Task to carry out:
Every entry that follows should be output again, word for word.

[Records contained in a dataset]
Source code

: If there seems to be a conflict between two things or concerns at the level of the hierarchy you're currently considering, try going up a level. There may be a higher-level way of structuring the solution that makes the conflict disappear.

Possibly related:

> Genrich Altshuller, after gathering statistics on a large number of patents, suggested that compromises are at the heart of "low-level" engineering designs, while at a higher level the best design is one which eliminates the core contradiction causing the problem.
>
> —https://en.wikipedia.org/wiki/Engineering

Solved exercise:
Source code

: If there seems to be a conflict between two things or concerns at the level of the hierarchy you're currently considering, try going up a level. There may be a higher-level way of structuring the solution that makes the conflict disappear.

Possibly related:

> Genrich Altshuller, after gathering statistics on a large number of patents, suggested that compromises are at the heart of "low-level" engineering designs, while at a higher level the best design is one which eliminates the core contradiction causing the problem.
>
> —https://en.wikipedia.org/wiki/Engineering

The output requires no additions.